Top Raymond James analyst Matthew McClintock has just upgraded AutoZone from buy to strong buy. And in a further bullish signal, he also ramped up his price forecast from $1,500 to $1,565 (34% upside potential).
According to McClintock, the auto parts giant deserves a premium valuation relative to historical averages. That’s due to AZO’s improving parts availability/e-commerce fulfillment capabilities which he believes should yield outsized market share gains.
“The next few years of EPS expectations are higher than ever, yet the stock is flattish YTD and trades at a discount to history” the analyst told investors.
Encouragingly, management recently gave rare forward commentary for the first time in at least five years, which McClintock cites as positive for both the forward quarter (1Q21) and forward year (FY21). For instance, on the most recent earnings call, CEO Bill Rhodes remarked that “based on our performance post-enhanced unemployment, we feel our sales will remain elevated for some time.”
Net-net “AZO is the proven, best-in-breed, consistent, long-term retail story that investors only get few chances over an entire career to acquire at a discount” the analyst concluded on October 13, adding: “AZO is now our top pick.”
Snap reports its third quarter results October 20 after the market close. Ahead of this key date, Stifel Nicolaus analyst John Egbert has reiterated his SNAP buy rating, while boosting the stock price forecast from $27 to $32. Shares have surged so far this year, but Egbert’s price target indicates further upside potential of 17%.
“We expect DAUs (daily active users) at the high-end of Snap’s guidance range in 3Q, supported by steady gains in North America / Europe and an inflection in the Rest of World segment” the analyst wrote on October 14.
Indeed, Egbert argues that Snap’s revenue growth likely accelerated materially from 2Q levels (+17% y/y). Positive signals from third-party advertisers and agencies since August suggest the revenue growth rate implied by Snap’s investment plans for 3Q (+20% y/y) could prove conservative, as could consensus expectations (+23% y/y).
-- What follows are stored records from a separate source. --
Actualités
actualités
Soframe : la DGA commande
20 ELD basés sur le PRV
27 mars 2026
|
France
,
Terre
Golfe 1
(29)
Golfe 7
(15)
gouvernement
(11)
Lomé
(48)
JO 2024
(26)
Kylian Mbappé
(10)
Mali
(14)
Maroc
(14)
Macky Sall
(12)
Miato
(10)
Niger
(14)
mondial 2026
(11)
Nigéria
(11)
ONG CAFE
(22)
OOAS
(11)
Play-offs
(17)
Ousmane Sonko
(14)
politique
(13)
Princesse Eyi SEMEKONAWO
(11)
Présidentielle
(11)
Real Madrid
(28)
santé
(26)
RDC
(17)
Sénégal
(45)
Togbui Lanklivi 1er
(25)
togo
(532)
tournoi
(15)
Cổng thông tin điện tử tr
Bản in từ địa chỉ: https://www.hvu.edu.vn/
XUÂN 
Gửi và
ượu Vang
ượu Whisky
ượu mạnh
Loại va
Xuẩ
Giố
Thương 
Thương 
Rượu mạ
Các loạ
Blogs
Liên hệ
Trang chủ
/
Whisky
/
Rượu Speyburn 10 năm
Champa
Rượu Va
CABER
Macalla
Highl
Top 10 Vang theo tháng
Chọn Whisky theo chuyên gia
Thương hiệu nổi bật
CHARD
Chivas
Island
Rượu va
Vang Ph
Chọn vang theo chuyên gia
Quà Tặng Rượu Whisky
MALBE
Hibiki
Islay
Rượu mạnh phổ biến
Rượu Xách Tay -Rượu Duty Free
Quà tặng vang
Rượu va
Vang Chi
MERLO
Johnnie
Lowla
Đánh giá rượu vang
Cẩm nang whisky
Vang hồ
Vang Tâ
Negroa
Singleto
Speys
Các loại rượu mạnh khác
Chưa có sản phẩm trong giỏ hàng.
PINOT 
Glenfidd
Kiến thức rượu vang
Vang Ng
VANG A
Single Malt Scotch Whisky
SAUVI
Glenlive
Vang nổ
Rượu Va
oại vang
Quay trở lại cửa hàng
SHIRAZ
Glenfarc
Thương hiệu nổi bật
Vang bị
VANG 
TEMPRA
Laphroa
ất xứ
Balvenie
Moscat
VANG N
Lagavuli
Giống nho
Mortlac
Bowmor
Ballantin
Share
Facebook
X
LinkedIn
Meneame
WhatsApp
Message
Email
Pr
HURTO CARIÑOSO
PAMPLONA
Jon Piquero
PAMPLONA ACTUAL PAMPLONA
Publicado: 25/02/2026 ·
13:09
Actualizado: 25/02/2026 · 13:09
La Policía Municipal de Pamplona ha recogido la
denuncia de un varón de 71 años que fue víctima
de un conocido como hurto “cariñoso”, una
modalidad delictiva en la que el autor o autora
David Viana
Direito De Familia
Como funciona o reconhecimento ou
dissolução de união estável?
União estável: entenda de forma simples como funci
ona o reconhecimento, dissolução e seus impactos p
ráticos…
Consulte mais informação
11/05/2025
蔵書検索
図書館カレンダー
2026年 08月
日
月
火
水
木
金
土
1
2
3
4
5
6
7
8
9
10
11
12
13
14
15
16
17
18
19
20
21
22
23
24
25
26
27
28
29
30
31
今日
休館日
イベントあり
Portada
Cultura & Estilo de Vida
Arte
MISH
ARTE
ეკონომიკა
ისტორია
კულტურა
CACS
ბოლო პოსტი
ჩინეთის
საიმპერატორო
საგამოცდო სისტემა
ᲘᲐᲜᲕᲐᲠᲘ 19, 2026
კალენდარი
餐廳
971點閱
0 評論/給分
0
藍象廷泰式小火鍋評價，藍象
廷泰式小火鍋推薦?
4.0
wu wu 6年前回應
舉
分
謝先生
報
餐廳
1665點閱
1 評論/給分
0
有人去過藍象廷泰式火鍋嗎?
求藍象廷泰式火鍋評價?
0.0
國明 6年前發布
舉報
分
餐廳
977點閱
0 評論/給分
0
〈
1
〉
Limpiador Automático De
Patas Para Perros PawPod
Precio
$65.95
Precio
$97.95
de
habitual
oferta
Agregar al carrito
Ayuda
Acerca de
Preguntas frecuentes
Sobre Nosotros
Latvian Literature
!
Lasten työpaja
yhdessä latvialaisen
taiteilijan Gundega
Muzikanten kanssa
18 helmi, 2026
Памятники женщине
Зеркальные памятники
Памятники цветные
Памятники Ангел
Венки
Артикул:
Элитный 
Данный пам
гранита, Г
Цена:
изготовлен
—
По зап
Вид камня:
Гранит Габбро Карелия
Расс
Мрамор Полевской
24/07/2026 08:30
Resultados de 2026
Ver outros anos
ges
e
Looking further out, Egbert believes Snap should be a major beneficiary of growing demand from direct response advertisers during the holiday shopping season. And “the company’s audience growth, product innovation, and long runway for above-market ad growth should fuel robust levels of growth in FY:21 and beyond.”
TipRanks shows that the analyst scores a stellar 23.4% average return per rating.
HCA Healthcare has just received the thumbs up from RBC Capital’s Frank Morgan. This five-star analyst has a $168 price target on the health care services stock, equating to upside potential of 27%.
“We believe shares of HCA should outperform the peer group given its strong position as the largest integrated healthcare delivery system in the country, with unmatched scale and infrastructure” the analyst cheered on October 11.
According to Morgan, HCA has learned to manage effectively during a pandemic. Its teams have developed clinical expertise in providing care for coronavirus-positive patients while serving non-coronavirus patients safely- and the company can flex its business up/down depending on community needs.
He has now updated his estimates to reflect HCA’s strong pre-released 3Q20 results, with 3Q20E adj EBITDA now forecast at $2.03B (from $1.99B previously). These results demonstrate the success of management’s recovery strategy, says the analyst, with continued improvement in volume trends, impressive acuity, and strong cost management.
What’s more, with its plan to repay early the $6B in CARES Act funds, HCA’s capital allocation options are now much more flexible, including potential buybacks.
Morgan is ranked #221 out of 7,016 analysts tracked by TipRanks.